The Mareco was required, as the holding-on or privileged vessel under Art. 19, to keep her course and speed until Sadowski saw or should have seen that a collision was imminent. That is just what he did. Under those circumstances, the failure of the Mareco to keep a better lookout was a non-contributory fault. Griffin, op. cit., pp. 284-285, states:

“Cases where the vessel is not required to take action. Where a sailing vessel required to hold course and speed as against a steamer, or a steamer which is the holding-on vessel under the crossing rule, has actually performed her duty and navigated as she should have done if her navigator had had full knowledge of the situation, the fact that her lookout was defective has frequently been held a non-contributory fault.”

The leading case is The Fannie, 11 Wall. 238, at page 243, 20 L.Ed. 114, where the court said: “If the schooner held her course, it was all that the steamer had a right to require and, whether she had a proper lookout or not, it was her duty to do precisely what she did.” This rule has been applied by leading admiralty courts over the years. The Bermuda, D.C.S.D.N.Y., 17 F. 397; The Fannie Hayden, D.C.Me., 137 F. 280; The Norfolk, D.C.Md., 297 F. 251, modified on other grounds, Phillips v. Clyde S. S. Co., 4 Cir., 17 F.2d 250; The Piankatank, 4 Cir., 87 F.2d 806; Lind v. United States, 2 Cir., 156 F.2d 231; Pacific-Atlantic S. S. Co. v. United States, 4 Cir., 175 F.2d 632.
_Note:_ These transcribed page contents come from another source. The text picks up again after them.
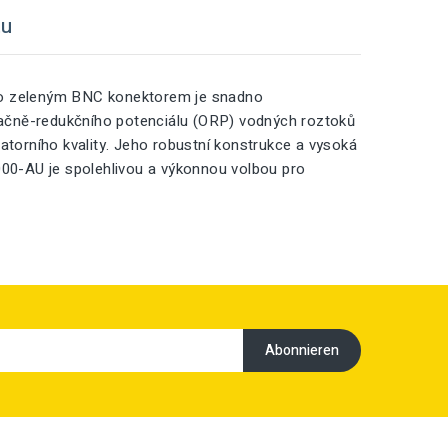
tu
eho zeleným BNC konektorem je snadno
dačně-redukčního potenciálu (ORP) vodných roztoků
atorního kvality. Jeho robustní konstrukce a vysoká
000-AU je spolehlivou a výkonnou volbou pro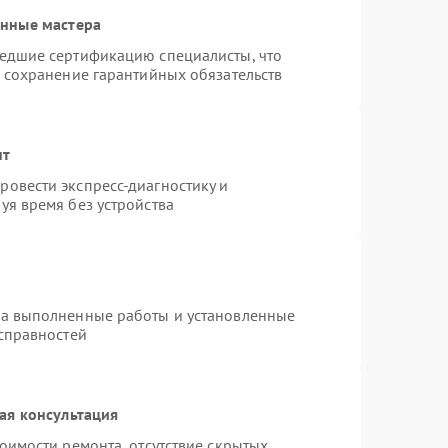
анные мастера
шедшие сертификацию специалисты, что
и сохранение гарантийных обязательств
нт
овести экспресс-диагностику и
уя время без устройства
на выполненные работы и установленные
исправностей
ая консультация
оимости ремонта, отсутствие скрытых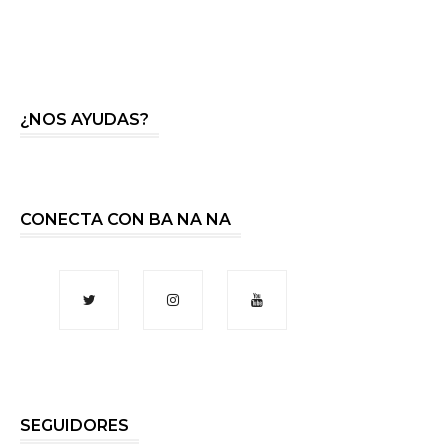
¿NOS AYUDAS?
CONECTA CON BA NA NA
SEGUIDORES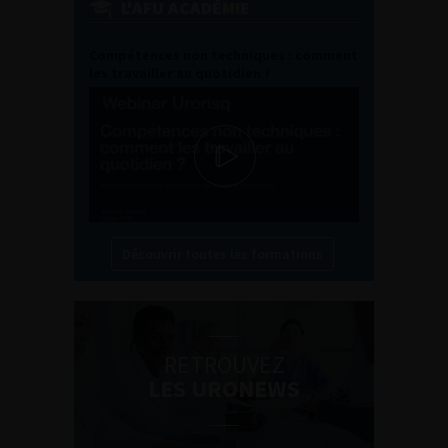
L'AFU ACADÉMIE
Compétences non techniques : comment
les travailler au quotidien ?
Découvrir toutes les formations
RETROUVEZ
LES URONEWS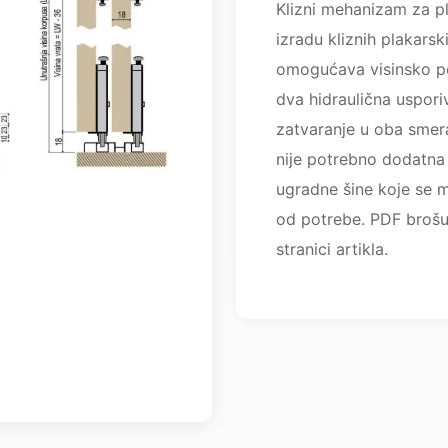
Klizni mehanizam za pl
izradu kliznih plakars
omogućava visinsko p
dva hidraulična uspor
zatvaranje u oba smer
nije potrebno dodatna
ugradne šine koje se m
od potrebe. PDF brošu
stranici artikla.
In The Bermuda, supra, a steamer struck the port quarter of a tug in the Hudson River, op converging courses. The tug did not see The Bermuda “approaching until she was close upon them.” 17 F. at page 398. Judge Addison Brown held that the tug as the holding-on, privileged vessel had the bounden duty to keep her course and speed until collision was imminent, and said, 17 F. at page 398:

“The tug was at the time in' charge of her captain, who acted as pilot, and there was no other lookout either forward or aft. No whistles from The Bermuda were heard; nor were those on board aware even that The Bermuda was approaching until she was-close upon them; and the captain, after seeing the Bermuda, had barely time to escape from the pilot-house, and went down with the vessel. There was plainly gross negligence on the tug in regard to keeping any proper lookout for other vessels; and upon this ground the tug must have been held jointly liable for the loss, were I not satisfied from the evidence that, there was nothing which. the tug-ought to have done, or could properly have done, to avoid the collision had a lookout been properly kept and the *874motions of the Bermuda promptly-reported. If the course of the Bermuda had been closely watched from the first, the tug would still have been bound to keep her course precisely as she did. She was bound to keep her course and not to change it, either to the right or to the left, whereby the measures which the Bermuda might take, and was bound to take, to avoid her might be thwarted. * * * ”

In The Norfolk, supra [297 F. 254], Judge Soper said:

“There is more in [her] claim that her lookout was ineffective. No reason was or could be given to explain the failure of her navigator to see the Cynthia sooner, or hear her signals when they were given. Such inattention justifies the charge. It cannot be said, however, that this neglect contributed to the accident. Had the Cynthia been seen and heard, the Norfolk would have been justified in declining to yield the right of way, and in proceeding upon her course.”

The rule applied in the cases cited produces a just result in this case. I hold that the Mareco is not chargeable with any negligence which contributed to the happening of the collision. Libellant is entitled to his full damages.